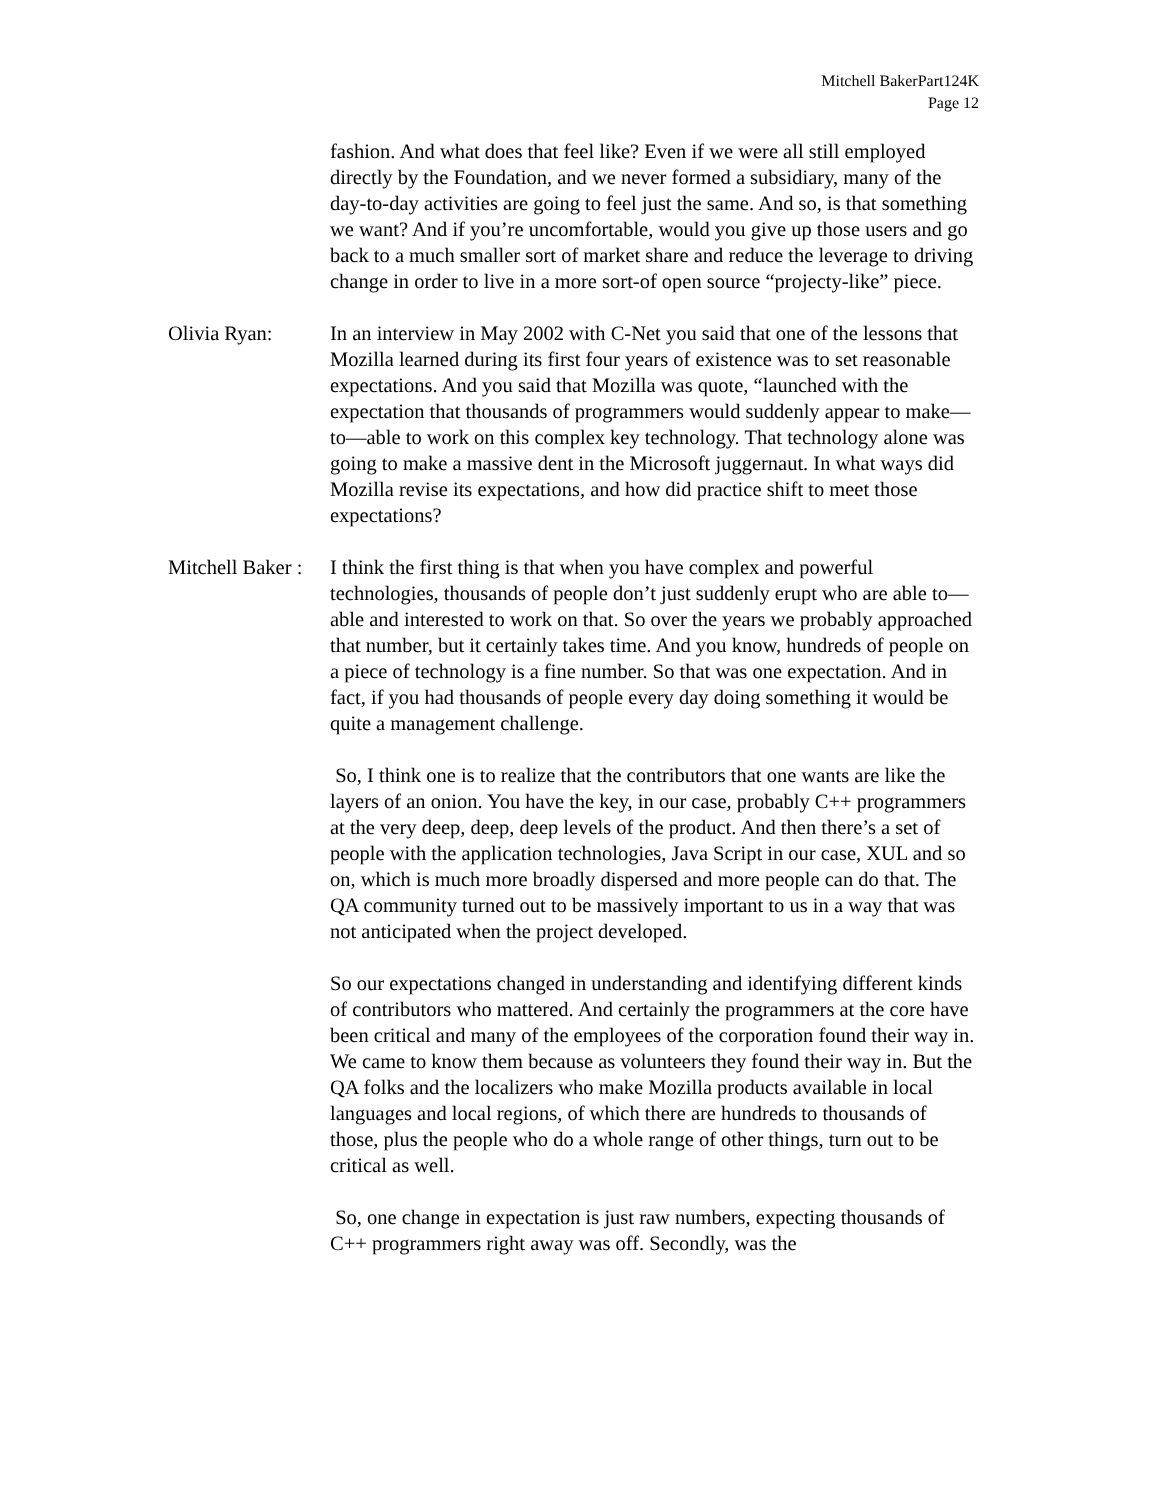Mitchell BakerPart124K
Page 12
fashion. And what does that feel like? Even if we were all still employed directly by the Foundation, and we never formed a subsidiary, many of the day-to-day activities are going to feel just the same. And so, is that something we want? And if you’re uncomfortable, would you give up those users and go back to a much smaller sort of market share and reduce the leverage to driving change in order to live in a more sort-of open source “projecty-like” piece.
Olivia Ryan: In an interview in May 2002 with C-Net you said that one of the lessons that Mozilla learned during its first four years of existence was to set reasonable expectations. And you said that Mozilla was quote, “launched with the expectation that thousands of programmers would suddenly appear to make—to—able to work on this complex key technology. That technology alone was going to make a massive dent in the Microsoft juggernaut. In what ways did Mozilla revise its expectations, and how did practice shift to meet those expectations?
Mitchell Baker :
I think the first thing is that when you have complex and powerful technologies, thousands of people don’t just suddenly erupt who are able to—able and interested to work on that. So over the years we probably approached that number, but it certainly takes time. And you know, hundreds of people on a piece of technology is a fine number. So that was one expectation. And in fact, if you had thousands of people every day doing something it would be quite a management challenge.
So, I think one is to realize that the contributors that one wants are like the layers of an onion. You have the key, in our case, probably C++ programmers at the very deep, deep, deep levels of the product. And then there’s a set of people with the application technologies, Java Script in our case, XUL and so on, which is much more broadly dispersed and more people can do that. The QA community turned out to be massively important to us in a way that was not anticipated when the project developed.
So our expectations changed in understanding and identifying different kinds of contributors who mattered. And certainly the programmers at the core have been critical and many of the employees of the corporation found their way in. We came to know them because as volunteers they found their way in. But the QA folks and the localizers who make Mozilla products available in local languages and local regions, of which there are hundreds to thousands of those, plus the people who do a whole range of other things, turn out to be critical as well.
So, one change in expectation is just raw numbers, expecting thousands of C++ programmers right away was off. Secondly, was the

> _ABOUT THIS TASK_
Output the records above exactly as written, but leave out the pictures.

> _TASK RESPONSE_
Mitchell BakerPart124K
Page 12
fashion. And what does that feel like? Even if we were all still employed directly by the Foundation, and we never formed a subsidiary, many of the day-to-day activities are going to feel just the same. And so, is that something we want? And if you’re uncomfortable, would you give up those users and go back to a much smaller sort of market share and reduce the leverage to driving change in order to live in a more sort-of open source “projecty-like” piece.
Olivia Ryan: In an interview in May 2002 with C-Net you said that one of the lessons that Mozilla learned during its first four years of existence was to set reasonable expectations. And you said that Mozilla was quote, “launched with the expectation that thousands of programmers would suddenly appear to make—to—able to work on this complex key technology. That technology alone was going to make a massive dent in the Microsoft juggernaut. In what ways did Mozilla revise its expectations, and how did practice shift to meet those expectations?
Mitchell Baker :
I think the first thing is that when you have complex and powerful technologies, thousands of people don’t just suddenly erupt who are able to—able and interested to work on that. So over the years we probably approached that number, but it certainly takes time. And you know, hundreds of people on a piece of technology is a fine number. So that was one expectation. And in fact, if you had thousands of people every day doing something it would be quite a management challenge.
So, I think one is to realize that the contributors that one wants are like the layers of an onion. You have the key, in our case, probably C++ programmers at the very deep, deep, deep levels of the product. And then there’s a set of people with the application technologies, Java Script in our case, XUL and so on, which is much more broadly dispersed and more people can do that. The QA community turned out to be massively important to us in a way that was not anticipated when the project developed.
So our expectations changed in understanding and identifying different kinds of contributors who mattered. And certainly the programmers at the core have been critical and many of the employees of the corporation found their way in. We came to know them because as volunteers they found their way in. But the QA folks and the localizers who make Mozilla products available in local languages and local regions, of which there are hundreds to thousands of those, plus the people who do a whole range of other things, turn out to be critical as well.
So, one change in expectation is just raw numbers, expecting thousands of C++ programmers right away was off. Secondly, was the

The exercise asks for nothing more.